Impaired balance sheets as the market closes in on all-time it.

Elsewhere, Lili Bayer at noted that "across southern Europe is a trend that should be triggering alarm bells. Southern European economies have been grappling with the problem of non-performing loans, which stand at around 18.1 percent of all debt in Italy, 12 percent in Portugal, and 10 percent in Spain.”

The global debt story can't be concluded here without a nod to this amazing revelation.

"While oil’s collapse has deepened concern that Saudi Arabia will need to liquidate its Treasuries to raise cash, a more troubling worry has also emerged: the specter of the kingdom using its outsize position in the world’s most important debt market as a political weapon, much as it did with oil in the 1970s."

Perhaps another reason why treasuries have acted so weird of late.

Now onto sentiment. It's a mess. In my opinion social mood has been deeply distorted by gross central bank interference.

This is what central bank interference looks like in two charts.

First, simply back out the day of plus the day before a Fed meeting back to mid-1997 and the market has gone nowhere.

Then, as real wages have fallen due to Fed meddling, consumers have turned to indebtedness to maintain their standard of living.

Both charts explain the paradox of why people are getting progressively more pissed off as the market heads higher.

That's why mixed social mood is rampant. Those that continue to look for saturated euphoria to signal "The Top" will continued to miss the real story.

Case in point: the latest Barron's cover. People will leap on this as a reason why sentiment is excessive. I'm not so sure. I think the headline is rather neutral.

However, excessive sentiment has been alive and well and living in NYC, Miami, LA, up in the sky, and on the high seas . . . but is showing signs of imploding.

“The problem is that investors are no longer buying, and now they’re going to be looking to sell."

"Bombardier Inc., General Dynamics Corp.’s Gulfstream unit and other planemakers are cutting output and chopping list prices to cope with a glut of new and used business jets."

"The era of aspirational pricing is over." Let that sink in a bit. Aspirational pricing...

An amazing thing also occurred in the article: Superyachts crossed the lexicon.

"Still more nine-figure homes are on the way. Real estate agents and developers say a home under construction in Bel Air is likely to have more than 50,000 square feet of living space, with finishes rivaling a superyacht’s. The price will be yacht-like, too, at around $300 million. Among the home’s amenities: the world’s largest safe."

I'll be having a lot more to say about the Superyacht Industry soon, an industry that is the result of a global central bank super cycle starting with the collapse of the Bretton Woods system in response to the 1971 closing of the US gold window.
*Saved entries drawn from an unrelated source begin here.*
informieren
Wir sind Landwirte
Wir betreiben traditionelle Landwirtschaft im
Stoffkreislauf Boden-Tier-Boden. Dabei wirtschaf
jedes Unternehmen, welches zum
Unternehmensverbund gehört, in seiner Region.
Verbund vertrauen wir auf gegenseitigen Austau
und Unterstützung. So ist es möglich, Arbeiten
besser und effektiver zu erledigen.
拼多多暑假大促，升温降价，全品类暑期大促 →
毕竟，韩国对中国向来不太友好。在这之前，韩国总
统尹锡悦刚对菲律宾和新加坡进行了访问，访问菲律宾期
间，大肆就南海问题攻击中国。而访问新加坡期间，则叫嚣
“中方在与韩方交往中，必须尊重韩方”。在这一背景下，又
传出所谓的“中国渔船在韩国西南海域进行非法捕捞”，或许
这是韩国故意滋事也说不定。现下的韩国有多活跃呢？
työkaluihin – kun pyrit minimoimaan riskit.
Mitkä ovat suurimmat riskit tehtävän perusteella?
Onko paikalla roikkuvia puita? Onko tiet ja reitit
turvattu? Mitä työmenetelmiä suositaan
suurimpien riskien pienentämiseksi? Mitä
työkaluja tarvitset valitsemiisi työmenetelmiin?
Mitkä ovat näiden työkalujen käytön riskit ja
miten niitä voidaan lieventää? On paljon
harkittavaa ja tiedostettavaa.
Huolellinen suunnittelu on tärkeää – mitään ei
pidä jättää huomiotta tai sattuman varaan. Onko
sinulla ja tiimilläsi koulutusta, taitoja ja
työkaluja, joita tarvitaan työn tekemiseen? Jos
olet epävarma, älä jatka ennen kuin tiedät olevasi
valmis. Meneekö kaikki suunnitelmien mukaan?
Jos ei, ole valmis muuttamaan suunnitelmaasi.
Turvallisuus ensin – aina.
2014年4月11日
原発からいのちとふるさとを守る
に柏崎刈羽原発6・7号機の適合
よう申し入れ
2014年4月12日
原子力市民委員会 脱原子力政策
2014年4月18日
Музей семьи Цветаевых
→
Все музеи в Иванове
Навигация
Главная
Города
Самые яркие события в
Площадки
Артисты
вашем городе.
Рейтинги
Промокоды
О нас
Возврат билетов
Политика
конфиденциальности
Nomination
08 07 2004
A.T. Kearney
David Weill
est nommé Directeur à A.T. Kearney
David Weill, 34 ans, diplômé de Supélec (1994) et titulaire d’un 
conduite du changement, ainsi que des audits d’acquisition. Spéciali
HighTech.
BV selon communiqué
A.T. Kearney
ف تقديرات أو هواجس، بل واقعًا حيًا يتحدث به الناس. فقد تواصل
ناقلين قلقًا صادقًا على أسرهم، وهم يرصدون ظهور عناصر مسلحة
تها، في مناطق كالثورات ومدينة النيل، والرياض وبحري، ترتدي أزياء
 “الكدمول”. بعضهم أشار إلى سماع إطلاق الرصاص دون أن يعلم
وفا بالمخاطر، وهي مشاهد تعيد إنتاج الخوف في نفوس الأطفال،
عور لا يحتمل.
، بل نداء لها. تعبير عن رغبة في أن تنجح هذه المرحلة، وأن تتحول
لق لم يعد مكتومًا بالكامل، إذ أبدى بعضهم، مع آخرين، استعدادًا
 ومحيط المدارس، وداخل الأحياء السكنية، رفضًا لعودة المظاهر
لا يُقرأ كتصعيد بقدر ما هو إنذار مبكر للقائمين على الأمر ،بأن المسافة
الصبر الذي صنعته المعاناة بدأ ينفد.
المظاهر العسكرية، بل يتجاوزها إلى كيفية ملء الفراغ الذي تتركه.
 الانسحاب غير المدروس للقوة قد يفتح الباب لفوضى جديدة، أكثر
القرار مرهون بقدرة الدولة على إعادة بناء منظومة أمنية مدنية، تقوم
The Superyacht Industry is an extreme form of real estate, and therefore should be monitored as an extreme manifestation of social mood. The fact that Superyachts appeared in an article about topping real estate is a warning.

Elsewhere, in social media, found some stunning comments. Granted they're just a couple of peeps, and there are loads of bears out there too, but the message is clear: markets only go up.

If only it was that easy.

Slight Risk On thus far today with AUD, CAD, and EUR strength. CHF could be signaling caution however.

Continuing to trade lame.

WTI crude has not backed off 50. NG ripping.

Gold trying to make a stand above 1200, but silver, platinum, and copper not helping. Palladium higher.

S&P Outlook:
All things considered, especially the market's internals, a new high would be most welcome.